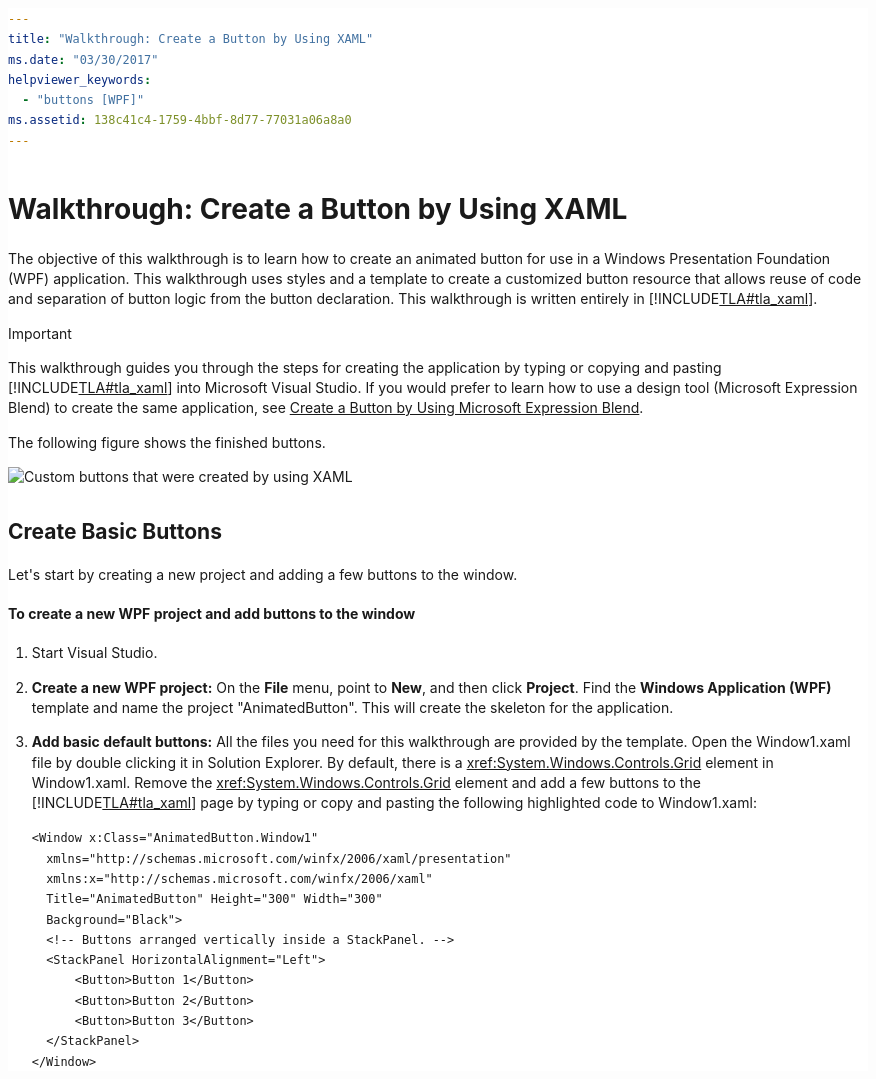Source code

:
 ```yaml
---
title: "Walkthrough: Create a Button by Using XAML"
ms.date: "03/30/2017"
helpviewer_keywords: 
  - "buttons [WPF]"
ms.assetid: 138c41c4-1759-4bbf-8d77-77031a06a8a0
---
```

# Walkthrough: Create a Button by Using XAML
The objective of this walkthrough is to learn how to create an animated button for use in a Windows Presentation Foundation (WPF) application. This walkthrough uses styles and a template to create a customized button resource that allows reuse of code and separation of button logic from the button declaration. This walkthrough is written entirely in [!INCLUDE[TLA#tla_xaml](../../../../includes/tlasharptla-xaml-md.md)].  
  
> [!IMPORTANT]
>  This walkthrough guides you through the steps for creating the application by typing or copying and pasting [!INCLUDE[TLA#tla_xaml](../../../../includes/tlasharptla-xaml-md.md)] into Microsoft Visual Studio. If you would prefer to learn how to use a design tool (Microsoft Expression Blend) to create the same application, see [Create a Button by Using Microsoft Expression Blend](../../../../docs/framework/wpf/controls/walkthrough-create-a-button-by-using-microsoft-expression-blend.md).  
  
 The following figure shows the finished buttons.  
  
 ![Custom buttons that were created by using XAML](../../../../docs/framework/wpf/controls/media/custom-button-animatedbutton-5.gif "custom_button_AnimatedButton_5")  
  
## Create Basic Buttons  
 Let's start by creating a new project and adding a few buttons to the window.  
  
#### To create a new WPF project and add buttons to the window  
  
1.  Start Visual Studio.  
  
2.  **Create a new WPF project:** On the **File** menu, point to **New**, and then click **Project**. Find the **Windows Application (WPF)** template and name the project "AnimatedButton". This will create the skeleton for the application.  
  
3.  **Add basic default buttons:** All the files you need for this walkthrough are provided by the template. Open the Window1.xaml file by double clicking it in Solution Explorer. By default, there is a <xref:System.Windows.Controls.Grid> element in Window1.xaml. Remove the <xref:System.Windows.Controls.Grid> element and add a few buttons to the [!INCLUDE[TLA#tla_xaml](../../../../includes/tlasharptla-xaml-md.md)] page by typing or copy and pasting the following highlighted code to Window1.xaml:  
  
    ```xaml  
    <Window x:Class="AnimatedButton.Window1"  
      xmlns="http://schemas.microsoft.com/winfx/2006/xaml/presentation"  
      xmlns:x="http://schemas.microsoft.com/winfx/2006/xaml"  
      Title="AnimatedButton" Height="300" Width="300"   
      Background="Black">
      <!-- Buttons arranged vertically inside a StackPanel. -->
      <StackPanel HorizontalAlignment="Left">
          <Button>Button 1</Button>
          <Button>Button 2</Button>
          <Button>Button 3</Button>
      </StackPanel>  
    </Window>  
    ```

++++++

■ **Your task**
Return the material above verbatim. Pictures are to be excluded.

■ **Answer for the task**
Source code

:
 ```yaml
---
title: "Walkthrough: Create a Button by Using XAML"
ms.date: "03/30/2017"
helpviewer_keywords: 
  - "buttons [WPF]"
ms.assetid: 138c41c4-1759-4bbf-8d77-77031a06a8a0
---
```

# Walkthrough: Create a Button by Using XAML
The objective of this walkthrough is to learn how to create an animated button for use in a Windows Presentation Foundation (WPF) application. This walkthrough uses styles and a template to create a customized button resource that allows reuse of code and separation of button logic from the button declaration. This walkthrough is written entirely in [!INCLUDE[TLA#tla_xaml](../../../../includes/tlasharptla-xaml-md.md)].  
  
> [!IMPORTANT]
>  This walkthrough guides you through the steps for creating the application by typing or copying and pasting [!INCLUDE[TLA#tla_xaml](../../../../includes/tlasharptla-xaml-md.md)] into Microsoft Visual Studio. If you would prefer to learn how to use a design tool (Microsoft Expression Blend) to create the same application, see [Create a Button by Using Microsoft Expression Blend](../../../../docs/framework/wpf/controls/walkthrough-create-a-button-by-using-microsoft-expression-blend.md).  
  
 The following figure shows the finished buttons.  
  
 ![Custom buttons that were created by using XAML](../../../../docs/framework/wpf/controls/media/custom-button-animatedbutton-5.gif "custom_button_AnimatedButton_5")  
  
## Create Basic Buttons  
 Let's start by creating a new project and adding a few buttons to the window.  
  
#### To create a new WPF project and add buttons to the window  
  
1.  Start Visual Studio.  
  
2.  **Create a new WPF project:** On the **File** menu, point to **New**, and then click **Project**. Find the **Windows Application (WPF)** template and name the project "AnimatedButton". This will create the skeleton for the application.  
  
3.  **Add basic default buttons:** All the files you need for this walkthrough are provided by the template. Open the Window1.xaml file by double clicking it in Solution Explorer. By default, there is a <xref:System.Windows.Controls.Grid> element in Window1.xaml. Remove the <xref:System.Windows.Controls.Grid> element and add a few buttons to the [!INCLUDE[TLA#tla_xaml](../../../../includes/tlasharptla-xaml-md.md)] page by typing or copy and pasting the following highlighted code to Window1.xaml:  
  
    ```xaml  
    <Window x:Class="AnimatedButton.Window1"  
      xmlns="http://schemas.microsoft.com/winfx/2006/xaml/presentation"  
      xmlns:x="http://schemas.microsoft.com/winfx/2006/xaml"  
      Title="AnimatedButton" Height="300" Width="300"   
      Background="Black">
      <!-- Buttons arranged vertically inside a StackPanel. -->
      <StackPanel HorizontalAlignment="Left">
          <Button>Button 1</Button>
          <Button>Button 2</Button>
          <Button>Button 3</Button>
      </StackPanel>  
    </Window>  
    ```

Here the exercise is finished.